Even supporters of the Common Core say changes are being pushed too quickly. Rushing to institute a new math curriculum does not make sense if you are “planning to get the job done in a rational way,” said Phil Daro, one of three principal writers of the Common Core math standards.

Tensions over the Common Core have been heightened because the standards are tied to new standardized tests being introduced in many states. Teachers are fretting that their performance ratings will increasingly depend on how their students perform on these tests.

While several states have postponed the consequences of test results on teacher evaluations, many educators feel the pressure.

“Imagine, if you will, if the state government came down to Detroit and said in six weeks you have to be 100 percent metric,” said Jonathan Marceau, a fourth-grade teacher in Shelby Township, Mich., a northern suburb of Detroit, who is worried that some algebraic and geometric concepts are now being introduced too early for children to absorb.

“Detroit says, ‘Great, we can do that, but we have to retool, retrain and make sure people have gone through the growth curve on this thing, and it will probably take more than six weeks,’ ” he said. “The government says, ‘Tough, we’re not going to give you any manual or tools for this transition, but if anybody makes a car with a defect, they are going to get fired.’ ”

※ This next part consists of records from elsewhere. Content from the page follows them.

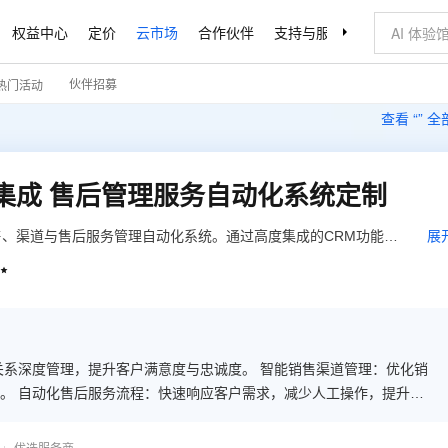
权益中心
定价
云市场
合作伙伴
支持与服务
了解阿里云
伙伴招募
热门活动
查看 “
” 
M集成 售后管理服务自动化系统定制
、渠道与售后服务管理自动化系统。通过高度集成的CRM功能，
展
化销售渠道管理，提升合作效率与业绩。同时，自动化售后服务流

忠诚度。该系统支持深度定制，灵活适应不同企业的独特业务需
能化升级，全面提升市场竞争力与运营效率。
关系深度管理，提升客户满意度与忠诚度。 智能销售渠道管理：优化销
。 自动化售后服务流程：快速响应客户需求，减少人工操作，提升服
不同企业业务需求，提供个性化解决方案，助力企业实现智能化升级。
支持，助力企业精准把握市场动态。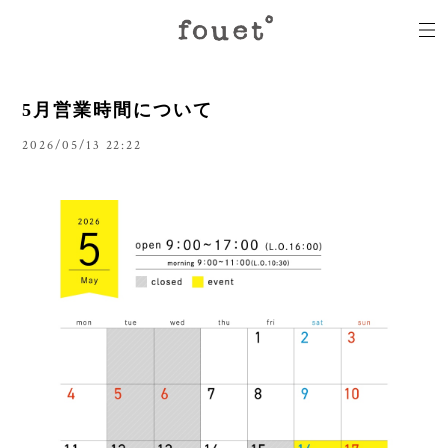
5月営業時間について
2026/05/13 22:22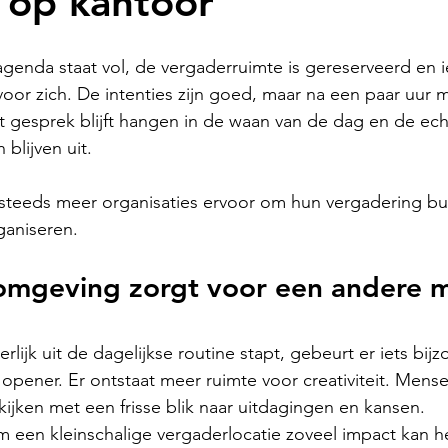
 op kantoor
agenda staat vol, de vergaderruimte is gereserveerd en i
oor zich. De intenties zijn goed, maar na een paar uur m
 gesprek blijft hangen in de waan van de dag en de ech
blijven uit.
 steeds meer organisaties ervoor om hun vergadering bu
aniseren.
omgeving zorgt voor een andere 
rlijk uit de dagelijkse routine stapt, gebeurt er iets bijz
ener. Er ontstaat meer ruimte voor creativiteit. Mensen
kijken met een frisse blik naar uitdagingen en kansen.
m een kleinschalige vergaderlocatie zoveel impact kan 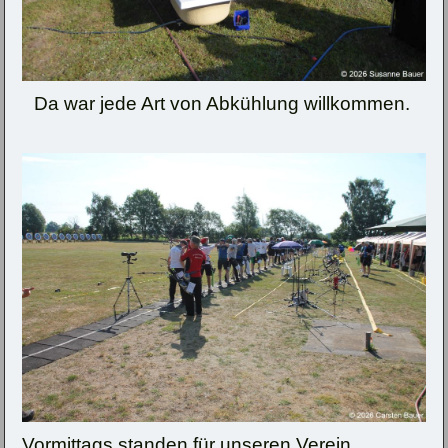
Da war jede Art von Abkühlung willkommen.
Vormittags standen für unseren Verein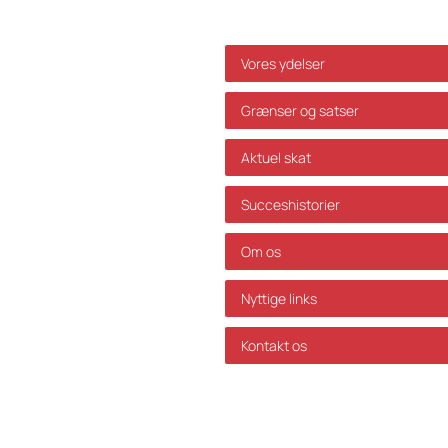
Genveje
Vores ydelser
Grænser og satser
Aktuel skat
Succeshistorier
Om os
Nyttige links
i os ikke ansvar for
Kontakt os
d af ovenstående uden
s ikke ansvar for fejl og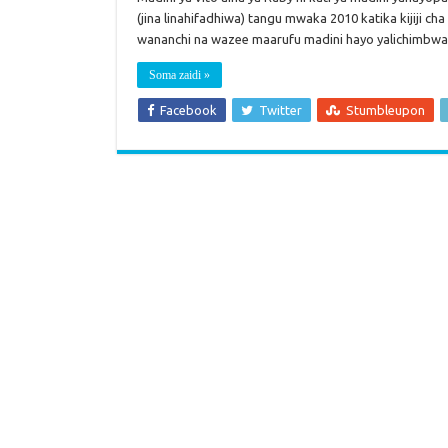
(jina linahifadhiwa) tangu mwaka 2010 katika kijiji c
wananchi na wazee maarufu madini hayo yalichimbw
Soma zaidi »
Facebook
Twitter
Stumbleupon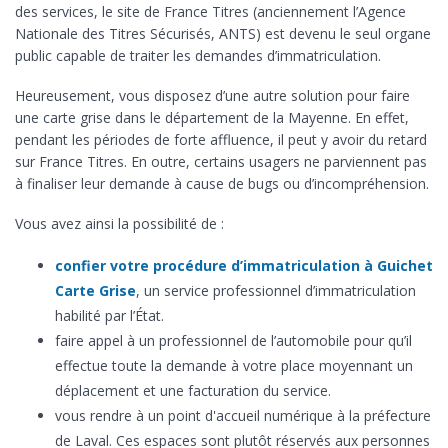
des services, le site de France Titres (anciennement l’Agence
Nationale des Titres Sécurisés, ANTS) est devenu le seul organe
public capable de traiter les demandes d’immatriculation.
Heureusement, vous disposez d’une autre solution pour faire
une carte grise dans le département de la Mayenne. En effet,
pendant les périodes de forte affluence, il peut y avoir du retard
sur France Titres. En outre, certains usagers ne parviennent pas
à finaliser leur demande à cause de bugs ou d’incompréhension.
Vous avez ainsi la possibilité de :
confier votre procédure d’immatriculation à Guichet
Carte Grise
, un service professionnel d’immatriculation
habilité par l’État.
faire appel à un professionnel de l’automobile pour qu’il
effectue toute la demande à votre place moyennant un
déplacement et une facturation du service.
vous rendre à un point d'accueil numérique à la préfecture
de Laval. Ces espaces sont plutôt réservés aux personnes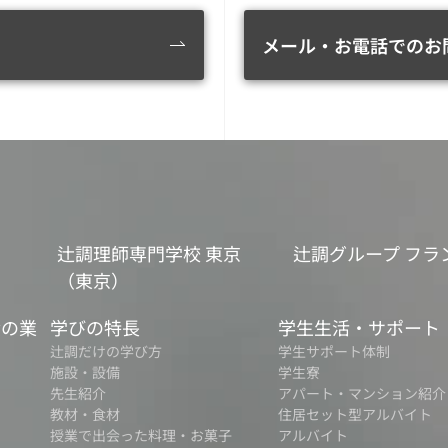
メール・お電話でのお
辻調理師専門学校 東京
辻調グループ フラ
（東京）
食の業
学びの特長
学生生活・サポート
辻調だけの学び方
学生サポート体制
施設・設備
学生寮
先生紹介
アパート・マンション紹介
教材・食材
住居セット型アルバイト
授業で出会った料理・お菓子
アルバイト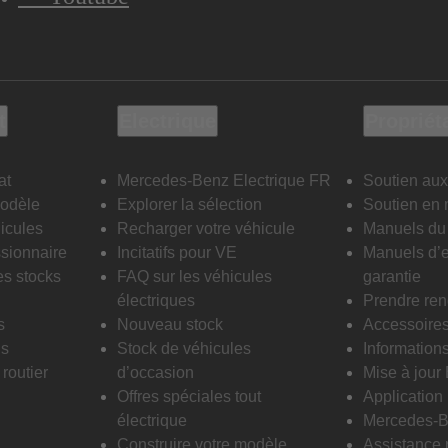
t
Electrique
Propriét
at
Mercedes-Benz Electrique FR
Soutien aux
modèle
Explorer la sélection
Soutien en 
icules
Recharger votre véhicule
Manuels du 
sionnaire
Incitatifs pour VE
Manuels d’e
es stocks
FAQ sur les véhicules
garantie
électriques
Prendre re
s
Nouveau stock
Accessoire
is
Stock de véhicules
Informations
routier
d’occasion
Mise à jour
Offres spéciales tout
Applicatio
électrique
Mercedes-B
Construire votre modèle
Assistance 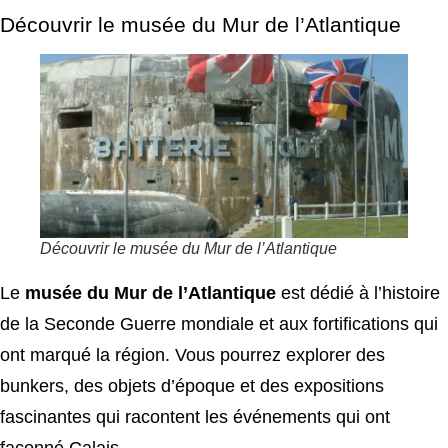
Découvrir le musée du Mur de l’Atlantique
Découvrir le musée du Mur de l’Atlantique
Le
musée du Mur de l’Atlantique
est dédié à l’histoire
de la Seconde Guerre mondiale et aux fortifications qui
ont marqué la région. Vous pourrez explorer des
bunkers, des objets d’époque et des expositions
fascinantes qui racontent les événements qui ont
façonné Calais.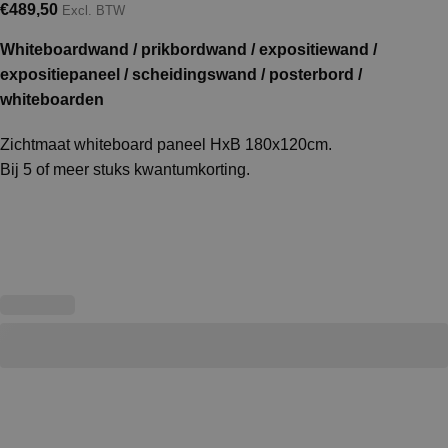
€
489,50
Excl. BTW
Whiteboardwand / prikbordwand / expositiewand /
expositiepaneel / scheidingswand / posterbord /
whiteboarden
Zichtmaat whiteboard paneel HxB 180x120cm.
Bij 5 of meer stuks kwantumkorting.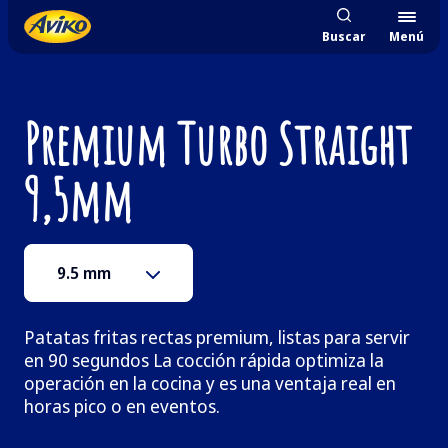
Buscar
Menú
Premium Turbo Straight
9,5mm
9.5 mm
Patatas fritas rectas premium, listas para servir
en 90 segundos La cocción rápida optimiza la
operación en la cocina y es una ventaja real en
horas pico o en eventos.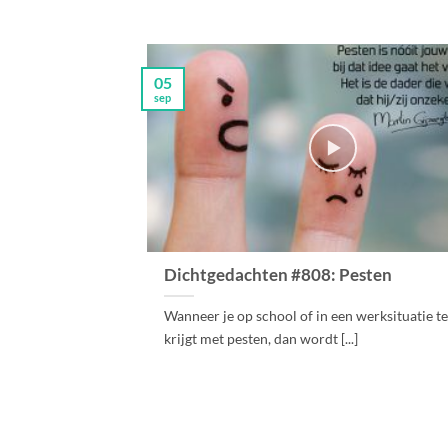
05
sep
Dichtgedachten #808: Pesten
Wanneer je op school of in een werksituatie 
krijgt met pesten, dan wordt [...]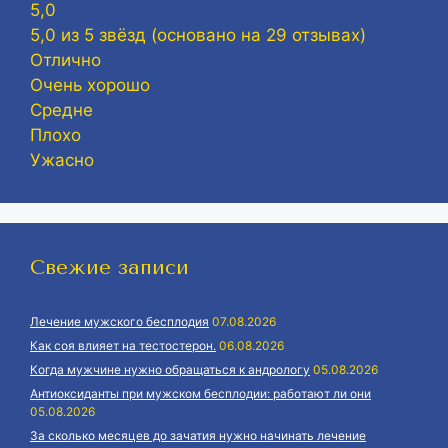
5,0
5,0 из 5 звёзд (основано на 29 отзывах)
Отлично
Очень хорошо
Средне
Плохо
Ужасно
Свежие записи
Лечение мужского бесплодия
07.08.2026
Как соя влияет на тестостерон.
06.08.2026
Когда мужчине нужно обращаться к андрологу
05.08.2026
Антиоксиданты при мужском бесплодии: работают ли они
05.08.2026
За сколько месяцев до зачатия нужно начинать лечение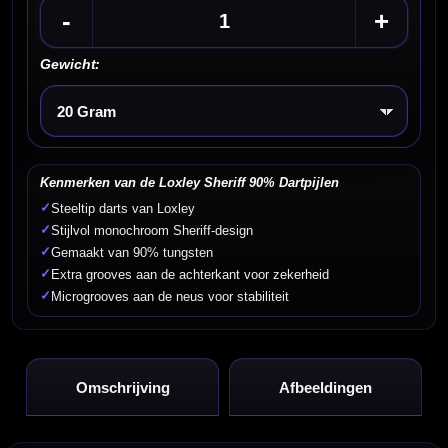
-
+
Gewicht:
Kies een optie
Kenmerken van de Loxley Sheriff 90% Dartpijlen
✓
Steeltip darts van Loxley
✓
Stijlvol monochroom Sheriff-design
✓
Gemaakt van 90% tungsten
✓
Extra grooves aan de achterkant voor zekerheid
✓
Microgrooves aan de neus voor stabiliteit
Omschrijving
Afbeeldingen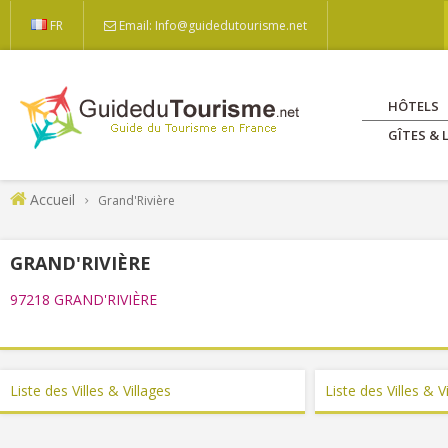
FR
Email: Info@guidedutourisme.net
HÔTELS
GÎTES &
Accueil
Grand'Rivière
GRAND'RIVIÈRE
97218 GRAND'RIVIÈRE
Liste des Villes & Villages
Liste des Villes & 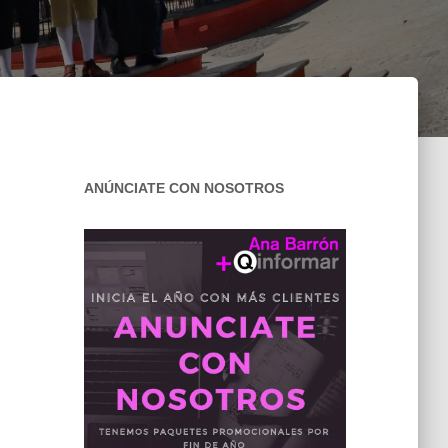
ANÚNCIATE CON NOSOTROS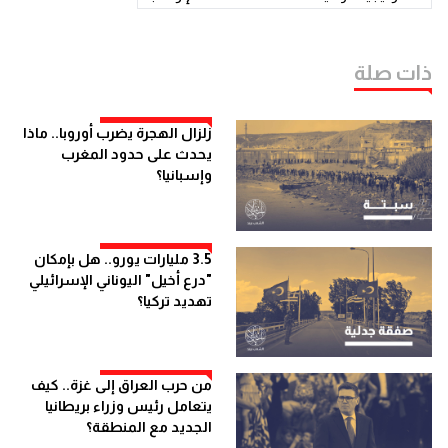
ذات صلة
زلزال الهجرة يضرب أوروبا.. ماذا
يحدث على حدود المغرب
وإسبانيا؟
3.5 مليارات يورو.. هل بإمكان
"درع أخيل" اليوناني الإسرائيلي
تهديد تركيا؟
من حرب العراق إلى غزة.. كيف
يتعامل رئيس وزراء بريطانيا
الجديد مع المنطقة؟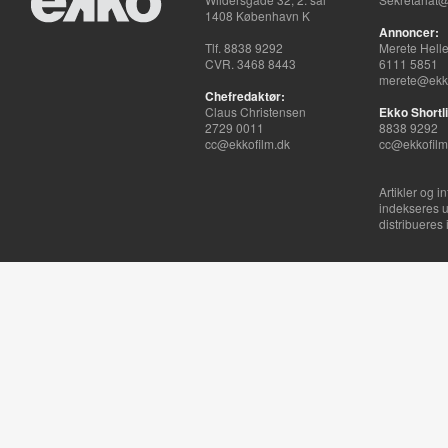
1408 København K
Annoncer:
Tlf. 8838 9292
Merete Hell
CVR. 3468 8443
6111 5851
merete@ekko
Chefredaktør:
Claus Christensen
Ekko Shortli
2729 0011
8838 9292
cc@ekkofilm.dk
cc@ekkofilm
Artikler og i
indekseres u
distribueres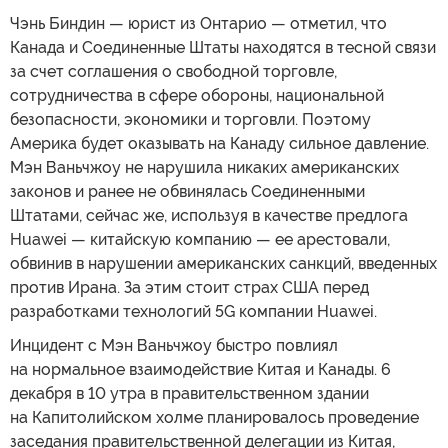
Чэнь Биндин — юрист из Онтарио — отметил, что
Канада и Соединенные Штаты находятся в тесной связи
за счет соглашения о свободной торговле,
сотрудничества в сфере обороны, национальной
безопасности, экономики и торговли. Поэтому
Америка будет оказывать на Канаду сильное давление.
Мэн Ваньчжоу не нарушила никаких американских
законов и ранее не обвинялась Соединенными
Штатами, сейчас же, используя в качестве предлога
Huawei — китайскую компанию — ее арестовали,
обвинив в нарушении американских санкций, введенных
против Ирана. За этим стоит страх США перед
разработками технологий 5G компании Huawei.
Инцидент с Мэн Ваньчжоу быстро повлиял
на нормальное взаимодействие Китая и Канады. 6
декабря в 10 утра в правительственном здании
на Капитолийском холме планировалось проведение
заседания правительственной делегации из Китая,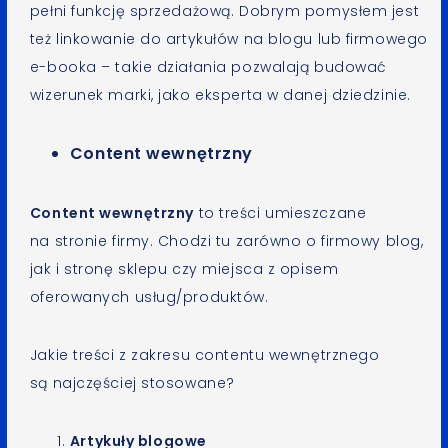
pełni funkcję sprzedażową. Dobrym pomysłem jest
też linkowanie do artykułów na blogu lub firmowego
e-booka – takie działania pozwalają budować
wizerunek marki, jako eksperta w danej dziedzinie.
Content wewnętrzny
Content wewnętrzny
to treści umieszczane
na stronie firmy. Chodzi tu zarówno o firmowy blog,
jak i stronę sklepu czy miejsca z opisem
oferowanych usług/produktów.
Jakie treści z zakresu contentu wewnętrznego
są najczęściej stosowane?
Artykuły blogowe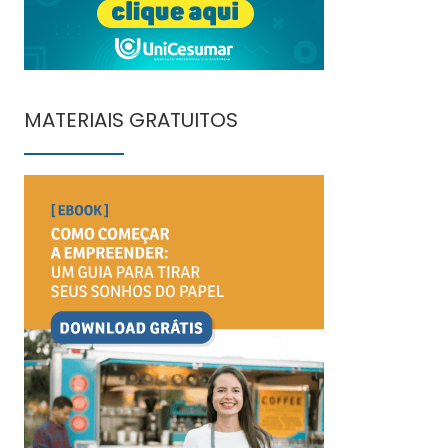
MATERIAIS GRATUITOS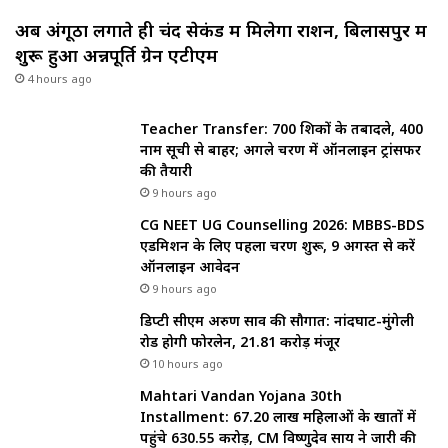
अब अंगूठा लगाते ही चंद सेकंड में मिलेगा राशन, बिलासपुर में
शुरू हुआ अन्नपूर्ति ग्रेन एटीएम
4 hours ago
Teacher Transfer: 700 शिक्षकों के तबादले, 400
नाम सूची से बाहर; अगले चरण में ऑनलाइन ट्रांसफर
की तैयारी
9 hours ago
CG NEET UG Counselling 2026: MBBS-BDS
एडमिशन के लिए पहला चरण शुरू, 9 अगस्त से करें
ऑनलाइन आवेदन
9 hours ago
डिप्टी सीएम अरुण साव की सौगात: नांदघाट-मुंगेली
रोड होगी फोरलेन, ₹21.81 करोड़ मंजूर
10 hours ago
Mahtari Vandan Yojana 30th
Installment: 67.20 लाख महिलाओं के खातों में
पहुंचे 630.55 करोड़, CM विष्णुदेव साय ने जारी की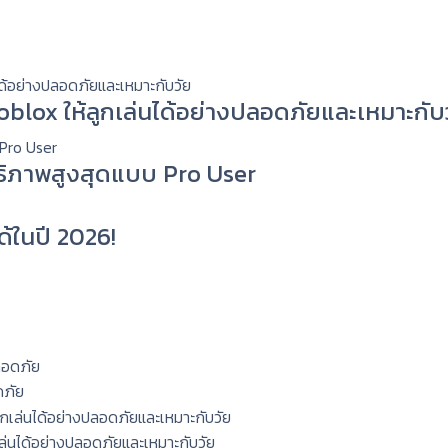
 Roblox ให้ลูกเล่นได้อย่างปลอดภัยและเหมาะกับ
ทธิภาพสูงสุดแบบ Pro User
ด้ในปี 2026!
ดภัย
กเล่นได้อย่างปลอดภัยและเหมาะกับวัย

Some educators said that with the Common Core’s focus on questioning lines of reasoning and explaining answers, the new methods were particularly challenging for students with learning disabilities, or those who struggle orally or with writing.

“To make a student feel like they’re not good at math because they can’t explain something that to them seems incredibly obvious clearly isn’t good for the student,” said W. Stephen Wilson, a math professor at Johns Hopkins University.

Some parents of children who have typically excelled at math find the curriculum laboriously slow.

In Slidell, an affluent suburb of New Orleans, Jane Stenstrom is concerned that her daughter, who was assigned to a class for gifted students as a third grader last year, did not progress quickly enough. “For the advanced classes, it’s restricting them from being able to move forward,” Stenstrom said one recent afternoon.

Her daughter, Anna Grace, 9, said she grew frustrated “having to draw all those little tiny dots.”

“Sometimes I had to draw 42 or 32 little dots, sometimes more,” she said, adding that being asked to provide multiple solutions to a problem could be confusing. “I wanted to know which way was right and which way was wrong.”

Math experts say learning different approaches helps students develop problem-solving skills beyond math. Employers “want a generation of people who can think and reason and can construct an argument,” said Steven Leinwand, a researcher for the American Institutes of Research.

In Louisiana, John White, state superintendent of education, said that politics aside, applying the Common Core math standards would take time.

“This is a shift for an entire society,” he said. “No one should be under any illusion that it’s going to take just a year or two to rethink the way that we teach mathematics, because it is really challenging.” The State Education Department has said it will not use scores from Common Core tests in teacher evaluations for the next two years.

Laci Maniscalco, a third-grade teacher in Lafayette, La., who said that sometimes her students cried during the past year when working on problems under the new curriculum, said she had seen genuine progress in their understanding — and in her own, as well.

“I have told my students countless times that I wish I had been taught the way you are having the opportunity to learn,” she said.